Stored data entries:
[Start of section]
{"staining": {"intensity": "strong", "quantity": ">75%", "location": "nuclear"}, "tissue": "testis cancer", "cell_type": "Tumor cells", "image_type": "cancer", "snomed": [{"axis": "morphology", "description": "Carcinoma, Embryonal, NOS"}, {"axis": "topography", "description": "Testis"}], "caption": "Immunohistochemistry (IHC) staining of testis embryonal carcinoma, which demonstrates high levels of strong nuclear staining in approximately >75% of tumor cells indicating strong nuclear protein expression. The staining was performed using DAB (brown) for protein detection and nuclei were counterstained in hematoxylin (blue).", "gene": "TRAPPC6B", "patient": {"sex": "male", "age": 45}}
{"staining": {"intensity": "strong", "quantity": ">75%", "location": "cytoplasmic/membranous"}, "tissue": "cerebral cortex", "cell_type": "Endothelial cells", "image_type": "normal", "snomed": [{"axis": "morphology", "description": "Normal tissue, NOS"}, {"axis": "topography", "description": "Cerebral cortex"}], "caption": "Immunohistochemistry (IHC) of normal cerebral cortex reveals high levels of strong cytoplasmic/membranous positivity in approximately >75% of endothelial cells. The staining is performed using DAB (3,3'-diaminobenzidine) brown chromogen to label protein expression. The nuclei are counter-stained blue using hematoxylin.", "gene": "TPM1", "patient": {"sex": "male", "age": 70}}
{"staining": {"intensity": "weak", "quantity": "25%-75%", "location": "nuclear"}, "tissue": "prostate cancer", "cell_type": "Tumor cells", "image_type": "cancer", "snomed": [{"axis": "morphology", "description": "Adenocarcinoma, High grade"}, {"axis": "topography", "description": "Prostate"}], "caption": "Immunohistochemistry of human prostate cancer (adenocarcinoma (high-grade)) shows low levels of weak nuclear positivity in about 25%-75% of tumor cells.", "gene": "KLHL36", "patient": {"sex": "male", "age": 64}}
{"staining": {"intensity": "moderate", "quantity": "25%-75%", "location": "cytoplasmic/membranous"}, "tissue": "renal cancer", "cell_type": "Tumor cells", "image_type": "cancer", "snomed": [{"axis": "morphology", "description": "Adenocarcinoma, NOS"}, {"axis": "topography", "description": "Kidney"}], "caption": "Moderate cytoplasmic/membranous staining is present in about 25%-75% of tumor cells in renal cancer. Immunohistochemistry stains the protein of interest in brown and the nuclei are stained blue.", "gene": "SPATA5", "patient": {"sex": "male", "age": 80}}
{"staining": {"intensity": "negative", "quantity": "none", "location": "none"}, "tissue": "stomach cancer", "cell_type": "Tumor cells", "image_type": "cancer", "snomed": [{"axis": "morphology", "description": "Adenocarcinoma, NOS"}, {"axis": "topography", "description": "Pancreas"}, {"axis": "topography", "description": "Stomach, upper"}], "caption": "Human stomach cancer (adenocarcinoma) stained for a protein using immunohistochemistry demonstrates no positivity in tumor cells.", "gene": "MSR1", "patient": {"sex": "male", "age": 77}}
[End of section]
Required action → An exact copy of every line above, start to finish, is required.

Response for this exercise →
{"staining": {"intensity": "strong", "quantity": ">75%", "location": "nuclear"}, "tissue": "testis cancer", "cell_type": "Tumor cells", "image_type": "cancer", "snomed": [{"axis": "morphology", "description": "Carcinoma, Embryonal, NOS"}, {"axis": "topography", "description": "Testis"}], "caption": "Immunohistochemistry (IHC) staining of testis embryonal carcinoma, which demonstrates high levels of strong nuclear staining in approximately >75% of tumor cells indicating strong nuclear protein expression. The staining was performed using DAB (brown) for protein detection and nuclei were counterstained in hematoxylin (blue).", "gene": "TRAPPC6B", "patient": {"sex": "male", "age": 45}}
{"staining": {"intensity": "strong", "quantity": ">75%", "location": "cytoplasmic/membranous"}, "tissue": "cerebral cortex", "cell_type": "Endothelial cells", "image_type": "normal", "snomed": [{"axis": "morphology", "description": "Normal tissue, NOS"}, {"axis": "topography", "description": "Cerebral cortex"}], "caption": "Immunohistochemistry (IHC) of normal cerebral cortex reveals high levels of strong cytoplasmic/membranous positivity in approximately >75% of endothelial cells. The staining is performed using DAB (3,3'-diaminobenzidine) brown chromogen to label protein expression. The nuclei are counter-stained blue using hematoxylin.", "gene": "TPM1", "patient": {"sex": "male", "age": 70}}
{"staining": {"intensity": "weak", "quantity": "25%-75%", "location": "nuclear"}, "tissue": "prostate cancer", "cell_type": "Tumor cells", "image_type": "cancer", "snomed": [{"axis": "morphology", "description": "Adenocarcinoma, High grade"}, {"axis": "topography", "description": "Prostate"}], "caption": "Immunohistochemistry of human prostate cancer (adenocarcinoma (high-grade)) shows low levels of weak nuclear positivity in about 25%-75% of tumor cells.", "gene": "KLHL36", "patient": {"sex": "male", "age": 64}}
{"staining": {"intensity": "moderate", "quantity": "25%-75%", "location": "cytoplasmic/membranous"}, "tissue": "renal cancer", "cell_type": "Tumor cells", "image_type": "cancer", "snomed": [{"axis": "morphology", "description": "Adenocarcinoma, NOS"}, {"axis": "topography", "description": "Kidney"}], "caption": "Moderate cytoplasmic/membranous staining is present in about 25%-75% of tumor cells in renal cancer. Immunohistochemistry stains the protein of interest in brown and the nuclei are stained blue.", "gene": "SPATA5", "patient": {"sex": "male", "age": 80}}
{"staining": {"intensity": "negative", "quantity": "none", "location": "none"}, "tissue": "stomach cancer", "cell_type": "Tumor cells", "image_type": "cancer", "snomed": [{"axis": "morphology", "description": "Adenocarcinoma, NOS"}, {"axis": "topography", "description": "Pancreas"}, {"axis": "topography", "description": "Stomach, upper"}], "caption": "Human stomach cancer (adenocarcinoma) stained for a protein using immunohistochemistry demonstrates no positivity in tumor cells.", "gene": "MSR1", "patient": {"sex": "male", "age": 77}}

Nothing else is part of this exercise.